It goes by many names. Frederick VII's oak, the old oak or the broad oak. The oak tree can be found near the main Horsens road, a few kilometres south of Odder in Vejl woods. It stands in a small copse, twisted and scarred by time, having existed for 600 to 1000 years. The woods in which it stands belong to the Rathlousdal estate.
February 2014: Protected oak was destroyed in the storm. One of the many trees that did not make the autumn storms, the conservation Frederik VII oak, also known as the Royal Oak, near the Horsensvej south of Odder. One of the two ancient and very thick trunks snapped.
The tree is protected and is marked by a "conservation stone" which Emil v. Holstein-Rathlou, a descendant of the original estate owners, placed at the foot of the tree. In a similar manner, he set a "conservation stone" beside other trees and objects of historical interest, throughout that part of the woods owned by the estate, which he wished to be preserved. The amazing size and nobility of the tree alone makes one stop and gaze in admiration, with memories of forgotten times, where the towns young people swarmed around the tree in the light evenings, or where the oak was painted for the gentry's Sunday picnics.

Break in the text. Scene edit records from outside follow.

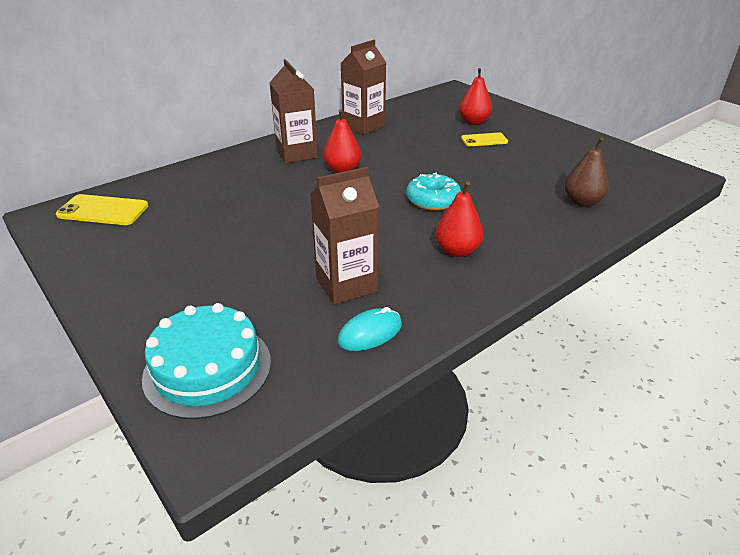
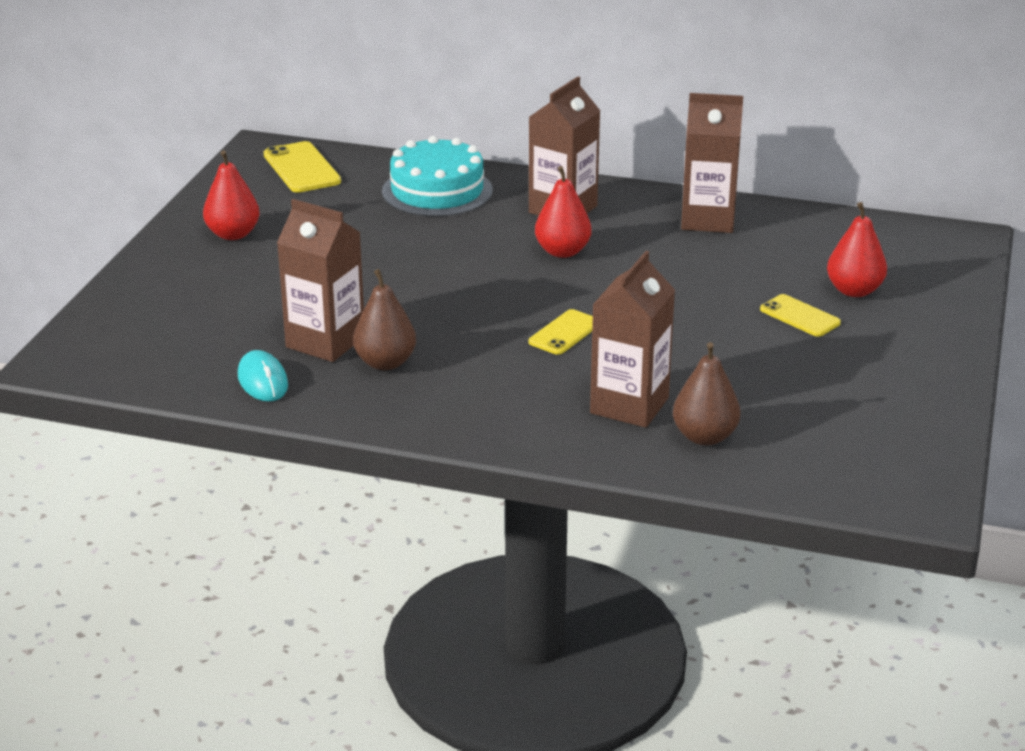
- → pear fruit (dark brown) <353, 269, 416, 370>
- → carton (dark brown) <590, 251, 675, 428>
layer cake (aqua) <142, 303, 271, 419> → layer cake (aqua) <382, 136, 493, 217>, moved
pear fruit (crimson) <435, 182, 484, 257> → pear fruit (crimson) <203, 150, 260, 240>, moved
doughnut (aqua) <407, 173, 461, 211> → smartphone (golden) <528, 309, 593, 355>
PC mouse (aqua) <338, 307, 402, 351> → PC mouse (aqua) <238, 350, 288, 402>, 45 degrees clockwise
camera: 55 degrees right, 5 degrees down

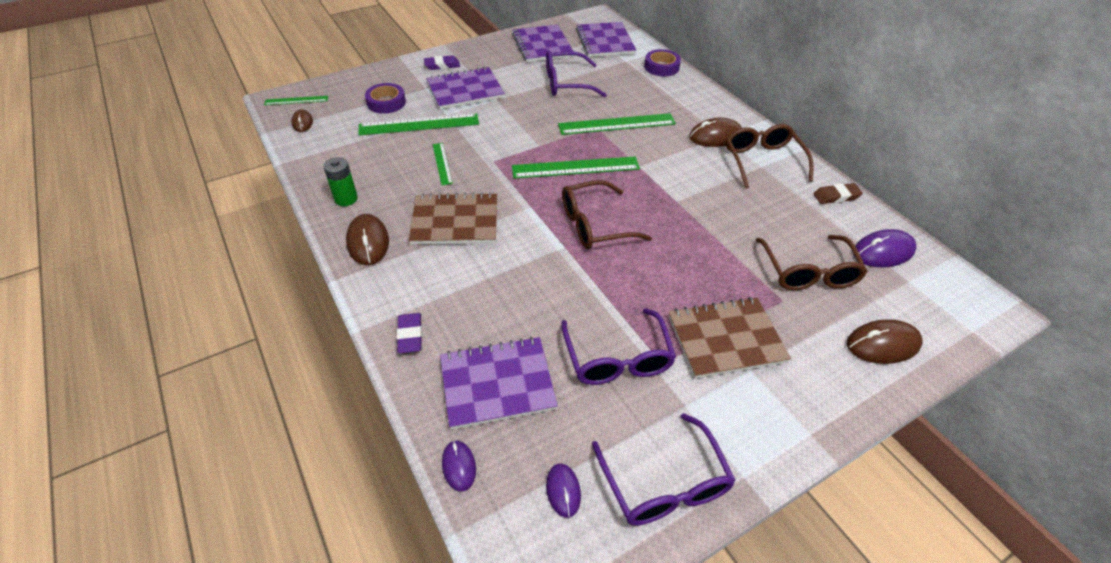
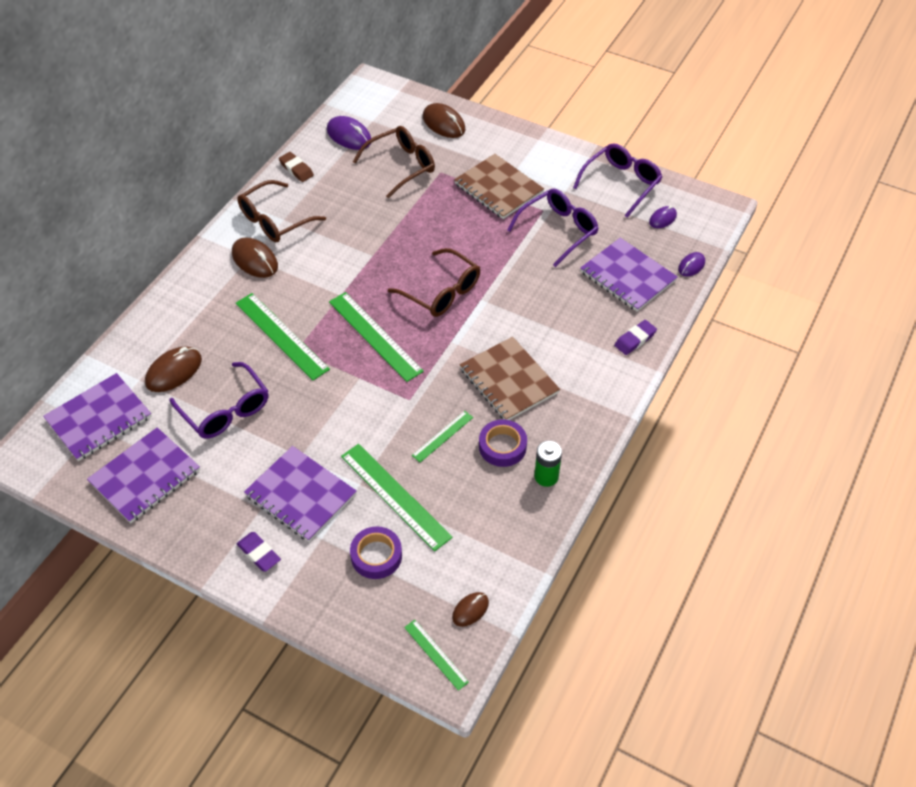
PC mouse (dark brown) <346, 214, 389, 265> → PC mouse (dark brown) <145, 346, 202, 392>, moved
sticky tape (purple) <644, 49, 681, 76> → sticky tape (purple) <479, 420, 527, 467>, moved
camera: 120 degrees left, 5 degrees up

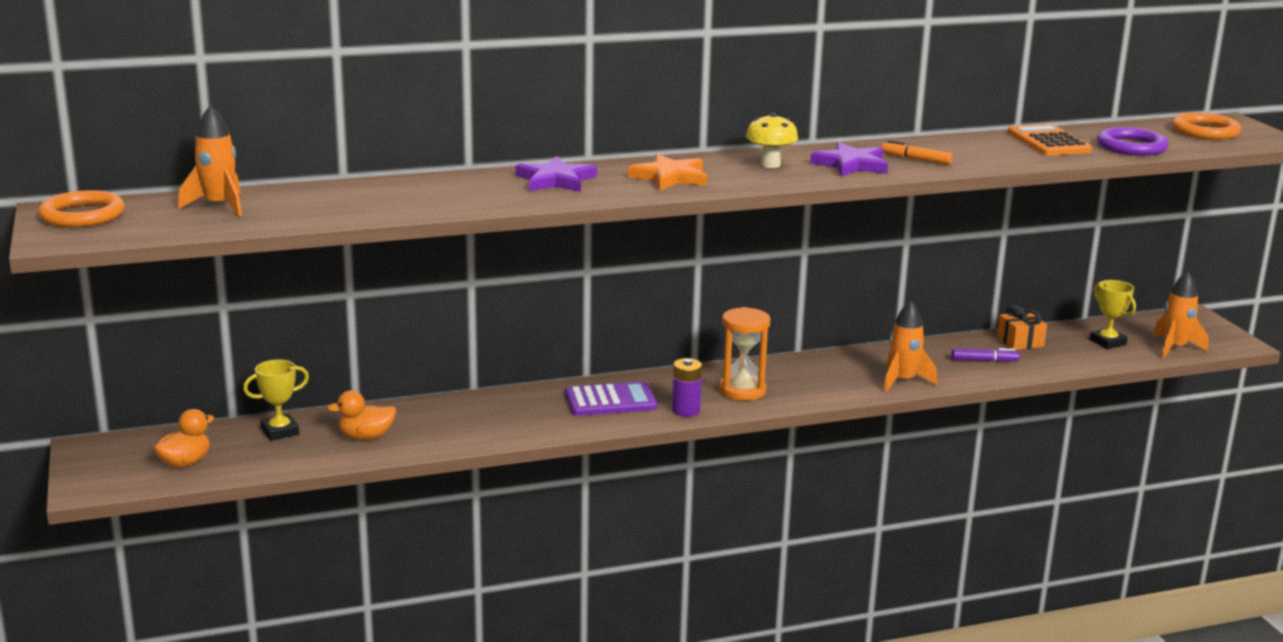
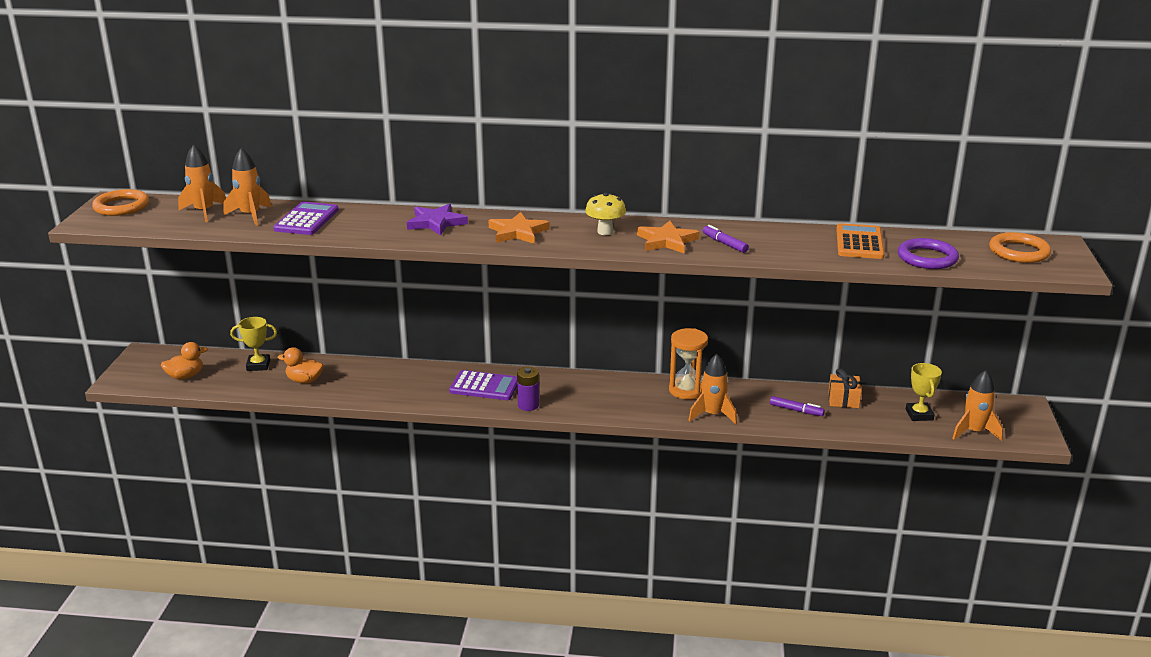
- → rocket (orange) <223, 148, 272, 226>
- → adding machine (purple) <273, 202, 339, 235>
sand timer (orange) <719, 307, 770, 401> → sand timer (orange) <669, 328, 708, 400>, moved
five-pointed star (purple) <810, 142, 888, 177> → five-pointed star (orange) <637, 221, 699, 253>
marker (orange) <882, 140, 953, 165> → marker (purple) <703, 225, 749, 253>
camera: 25 degrees right, 5 degrees up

According to stories handed down through the generations, many hundreds of years ago, during a time of unrest, there came late one night, a group of soldiers to the Rodstenseje manor house. They surprised the occupants, plundering and killing as they went. Only a few escaped, among them the lord of the manor who fled over the fields and took refuge in the hollow oak tree. There he remained hidden until the danger was past, and in so during, survived to tell the tale.